> **Task goal**
From the data below, copy each line that includes the word "border".

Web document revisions
● ● ● ● ●
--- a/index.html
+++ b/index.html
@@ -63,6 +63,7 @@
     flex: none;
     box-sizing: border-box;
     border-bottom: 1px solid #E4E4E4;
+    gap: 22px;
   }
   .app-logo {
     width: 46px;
● ● ● ● ●
> **Written solution**
     box-sizing: border-box;
     border-bottom: 1px solid #E4E4E4;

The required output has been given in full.